*Work order*:
Take the line containing "right shoulder: (177, 173)" and every line after it to the end of the data, and write them out exactly as they appear.

★ ★ ★ ★ ★ ★ ★

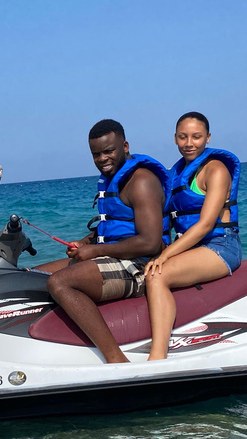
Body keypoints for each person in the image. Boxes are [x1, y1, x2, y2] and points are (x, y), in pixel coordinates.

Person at [35, 119, 170, 363]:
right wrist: (86, 242)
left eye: (109, 151)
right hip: (117, 255)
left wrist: (95, 251)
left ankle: (116, 359)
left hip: (142, 265)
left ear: (125, 146)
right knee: (31, 276)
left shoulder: (141, 181)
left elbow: (150, 243)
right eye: (96, 154)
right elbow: (115, 226)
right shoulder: (112, 179)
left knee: (60, 283)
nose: (102, 159)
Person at [144, 112, 242, 360]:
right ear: (175, 138)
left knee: (158, 275)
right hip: (190, 247)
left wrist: (165, 255)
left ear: (208, 138)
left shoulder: (216, 170)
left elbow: (206, 224)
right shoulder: (177, 173)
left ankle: (158, 357)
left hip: (220, 246)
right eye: (183, 137)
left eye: (196, 137)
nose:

★ ★ ★ ★ ★ ★ ★

*Solution below*:
right shoulder: (177, 173)
left ankle: (158, 357)
left hip: (220, 246)
right eye: (183, 137)
left eye: (196, 137)
nose:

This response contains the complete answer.